An = 2((n+1)!) + 4^n / 2(n!)n^2

1) determine whether it converges and if it does, find the limit of the sequence {An}

I realise that i need to find the dominant term of the sequnece and to divide by this and so on, but i have not seen an example where (n+1)! is an element of the sequence and this has thrown me. Any help would be highly appreciated!! Limits is not my forte!

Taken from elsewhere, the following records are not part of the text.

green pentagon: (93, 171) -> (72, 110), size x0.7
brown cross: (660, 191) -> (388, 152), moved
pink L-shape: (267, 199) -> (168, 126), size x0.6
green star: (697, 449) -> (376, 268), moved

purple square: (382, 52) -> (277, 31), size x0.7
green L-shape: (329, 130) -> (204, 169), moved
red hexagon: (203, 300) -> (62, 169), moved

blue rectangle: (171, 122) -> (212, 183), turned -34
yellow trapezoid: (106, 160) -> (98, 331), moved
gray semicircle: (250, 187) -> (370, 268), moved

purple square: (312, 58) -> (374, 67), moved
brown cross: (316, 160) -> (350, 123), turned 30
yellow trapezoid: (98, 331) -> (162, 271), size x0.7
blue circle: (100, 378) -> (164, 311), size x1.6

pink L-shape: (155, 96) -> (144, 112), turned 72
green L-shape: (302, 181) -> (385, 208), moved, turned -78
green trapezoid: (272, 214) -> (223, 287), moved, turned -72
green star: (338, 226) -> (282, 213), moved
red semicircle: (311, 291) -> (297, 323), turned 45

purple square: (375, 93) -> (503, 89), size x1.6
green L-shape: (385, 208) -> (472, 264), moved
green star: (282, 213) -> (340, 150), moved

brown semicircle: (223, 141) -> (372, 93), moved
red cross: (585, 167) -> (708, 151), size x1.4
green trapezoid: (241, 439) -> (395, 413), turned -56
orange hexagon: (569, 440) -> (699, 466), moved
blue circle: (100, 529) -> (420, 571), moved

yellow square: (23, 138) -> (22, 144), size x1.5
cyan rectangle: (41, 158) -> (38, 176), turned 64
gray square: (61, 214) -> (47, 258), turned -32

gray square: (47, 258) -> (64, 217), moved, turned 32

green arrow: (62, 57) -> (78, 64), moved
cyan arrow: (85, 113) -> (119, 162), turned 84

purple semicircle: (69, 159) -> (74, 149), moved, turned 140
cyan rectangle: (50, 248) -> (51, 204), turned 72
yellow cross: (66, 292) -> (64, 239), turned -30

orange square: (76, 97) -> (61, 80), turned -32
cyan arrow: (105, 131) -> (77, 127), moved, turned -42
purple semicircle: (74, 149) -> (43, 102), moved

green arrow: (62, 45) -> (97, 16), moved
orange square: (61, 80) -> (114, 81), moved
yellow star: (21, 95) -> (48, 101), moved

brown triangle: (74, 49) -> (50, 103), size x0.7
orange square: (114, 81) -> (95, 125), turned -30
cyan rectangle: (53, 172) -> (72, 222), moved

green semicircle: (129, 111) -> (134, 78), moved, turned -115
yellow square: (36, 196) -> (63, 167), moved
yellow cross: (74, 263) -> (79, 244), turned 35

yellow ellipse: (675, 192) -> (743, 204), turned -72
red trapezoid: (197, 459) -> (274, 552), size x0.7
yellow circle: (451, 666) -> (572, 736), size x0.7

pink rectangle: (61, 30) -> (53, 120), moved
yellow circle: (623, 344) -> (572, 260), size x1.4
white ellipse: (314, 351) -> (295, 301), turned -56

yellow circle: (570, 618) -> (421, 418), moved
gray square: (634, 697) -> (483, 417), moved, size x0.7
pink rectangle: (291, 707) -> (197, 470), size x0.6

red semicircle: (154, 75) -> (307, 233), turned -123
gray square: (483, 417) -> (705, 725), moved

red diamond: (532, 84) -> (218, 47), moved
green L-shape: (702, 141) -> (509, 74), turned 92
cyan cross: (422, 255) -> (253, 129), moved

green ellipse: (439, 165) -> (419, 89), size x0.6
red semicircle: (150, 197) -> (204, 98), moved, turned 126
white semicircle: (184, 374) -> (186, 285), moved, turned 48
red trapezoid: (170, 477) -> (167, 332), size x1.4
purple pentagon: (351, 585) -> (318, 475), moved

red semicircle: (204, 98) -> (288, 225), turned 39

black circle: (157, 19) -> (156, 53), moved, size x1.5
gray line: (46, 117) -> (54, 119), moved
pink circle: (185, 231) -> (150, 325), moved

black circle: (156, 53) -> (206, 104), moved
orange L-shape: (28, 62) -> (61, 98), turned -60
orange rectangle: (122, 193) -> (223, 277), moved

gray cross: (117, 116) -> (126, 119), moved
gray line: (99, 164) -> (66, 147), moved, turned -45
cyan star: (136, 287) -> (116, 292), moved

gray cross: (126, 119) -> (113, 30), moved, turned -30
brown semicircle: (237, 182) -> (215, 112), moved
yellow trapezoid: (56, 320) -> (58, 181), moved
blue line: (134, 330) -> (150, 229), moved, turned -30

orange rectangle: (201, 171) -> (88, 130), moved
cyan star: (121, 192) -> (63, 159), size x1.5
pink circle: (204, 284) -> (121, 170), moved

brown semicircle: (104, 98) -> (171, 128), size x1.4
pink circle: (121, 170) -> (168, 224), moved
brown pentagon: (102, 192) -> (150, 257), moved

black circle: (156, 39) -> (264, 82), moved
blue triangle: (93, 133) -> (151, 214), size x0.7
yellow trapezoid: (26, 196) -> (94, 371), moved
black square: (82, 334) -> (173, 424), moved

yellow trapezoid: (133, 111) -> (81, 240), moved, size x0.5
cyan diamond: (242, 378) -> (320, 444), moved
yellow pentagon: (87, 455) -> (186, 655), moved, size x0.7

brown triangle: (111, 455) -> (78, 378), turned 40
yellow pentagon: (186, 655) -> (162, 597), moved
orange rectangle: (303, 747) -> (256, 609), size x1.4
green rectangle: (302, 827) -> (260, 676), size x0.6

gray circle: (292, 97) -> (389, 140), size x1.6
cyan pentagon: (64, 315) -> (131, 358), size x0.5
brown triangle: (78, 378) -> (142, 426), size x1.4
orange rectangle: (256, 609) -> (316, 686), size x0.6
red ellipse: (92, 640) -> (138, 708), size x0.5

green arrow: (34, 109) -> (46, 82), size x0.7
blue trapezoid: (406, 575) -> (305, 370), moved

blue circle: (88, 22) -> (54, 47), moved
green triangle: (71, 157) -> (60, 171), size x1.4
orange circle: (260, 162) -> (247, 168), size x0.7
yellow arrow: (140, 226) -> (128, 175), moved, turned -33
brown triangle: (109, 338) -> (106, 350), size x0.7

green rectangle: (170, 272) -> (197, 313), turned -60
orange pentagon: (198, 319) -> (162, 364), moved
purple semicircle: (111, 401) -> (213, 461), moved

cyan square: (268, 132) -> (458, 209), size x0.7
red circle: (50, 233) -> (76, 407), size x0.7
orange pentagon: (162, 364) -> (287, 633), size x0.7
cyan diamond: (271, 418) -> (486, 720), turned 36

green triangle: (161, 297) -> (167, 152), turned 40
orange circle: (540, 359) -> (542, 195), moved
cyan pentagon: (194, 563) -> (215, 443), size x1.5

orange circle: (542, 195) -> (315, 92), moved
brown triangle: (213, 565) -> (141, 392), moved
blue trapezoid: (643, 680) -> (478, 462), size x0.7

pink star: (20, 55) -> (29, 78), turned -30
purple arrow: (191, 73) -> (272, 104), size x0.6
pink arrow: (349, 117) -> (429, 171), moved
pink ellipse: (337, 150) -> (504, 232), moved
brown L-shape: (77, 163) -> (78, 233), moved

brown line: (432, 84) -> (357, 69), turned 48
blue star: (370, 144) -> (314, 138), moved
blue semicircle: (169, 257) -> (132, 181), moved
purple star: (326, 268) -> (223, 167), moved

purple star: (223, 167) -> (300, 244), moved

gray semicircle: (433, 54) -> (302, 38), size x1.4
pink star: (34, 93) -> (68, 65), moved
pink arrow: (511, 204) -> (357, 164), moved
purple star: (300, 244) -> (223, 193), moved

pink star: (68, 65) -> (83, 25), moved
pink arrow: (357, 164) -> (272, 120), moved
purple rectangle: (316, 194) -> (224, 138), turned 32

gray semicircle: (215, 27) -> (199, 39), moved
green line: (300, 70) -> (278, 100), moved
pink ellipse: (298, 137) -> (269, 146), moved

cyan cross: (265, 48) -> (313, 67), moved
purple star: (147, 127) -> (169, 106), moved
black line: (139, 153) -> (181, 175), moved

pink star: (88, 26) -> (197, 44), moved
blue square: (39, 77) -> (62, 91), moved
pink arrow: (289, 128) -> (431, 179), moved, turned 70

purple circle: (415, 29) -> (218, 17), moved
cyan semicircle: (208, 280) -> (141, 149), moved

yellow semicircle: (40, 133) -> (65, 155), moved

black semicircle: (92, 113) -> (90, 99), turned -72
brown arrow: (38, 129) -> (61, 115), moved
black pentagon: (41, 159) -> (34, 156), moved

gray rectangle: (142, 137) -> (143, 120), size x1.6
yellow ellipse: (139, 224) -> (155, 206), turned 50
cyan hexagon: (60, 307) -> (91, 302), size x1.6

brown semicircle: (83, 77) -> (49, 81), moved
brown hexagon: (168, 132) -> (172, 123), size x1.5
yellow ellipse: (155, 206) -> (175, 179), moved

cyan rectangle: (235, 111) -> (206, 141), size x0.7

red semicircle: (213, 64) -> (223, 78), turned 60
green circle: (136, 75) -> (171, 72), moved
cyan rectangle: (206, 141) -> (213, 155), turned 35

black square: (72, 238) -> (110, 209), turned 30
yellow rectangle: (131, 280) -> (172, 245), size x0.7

2. ## Re: Detrmine whthere the sequence converges

Originally Posted by raggie29
An = 2((n+1)!) + 4^n / 2(n!)n^2

1) determine whether it converges and if it does, find the limit of the sequence {An}

Which is it
$\frac{2(n+1)!+4^n}{2(n!)n^2}\text{ or }2(n+1)!+\frac{4^n}{2(n!)n^2}$

3. ## Re: Detrmine whthere the sequence converges

The first one. Thanks.

4. ## Re: Detrmine whthere the sequence converges

Originally Posted by raggie29
The first one. Thanks.

Why don't you bother to use grouping symbols?
The way you posted the expression, it actually reads as the second one.

$\frac{2(n+1)!+4^n}{2(n!)n^2}=\frac{2(n+1)+\tfrac{4 ^n}{n!}}{2n^2}$

What can you say about $\left(\frac{4^n}{n!}\right)\to~?$

5. ## Re: Detrmine whthere the sequence converges

It is of form of a basic null sequence and hence = 0?

6. ## Re: Detrmine whthere the sequence converges

Originally Posted by raggie29
It is of form of a basic null sequence and hence = 0?
So what is the overall answer?

3/2n ??

8. ## Re: Detrmine whthere the sequence converges

Or is it, = 0? since 1/n and 1/n^2 are both basic null sequences?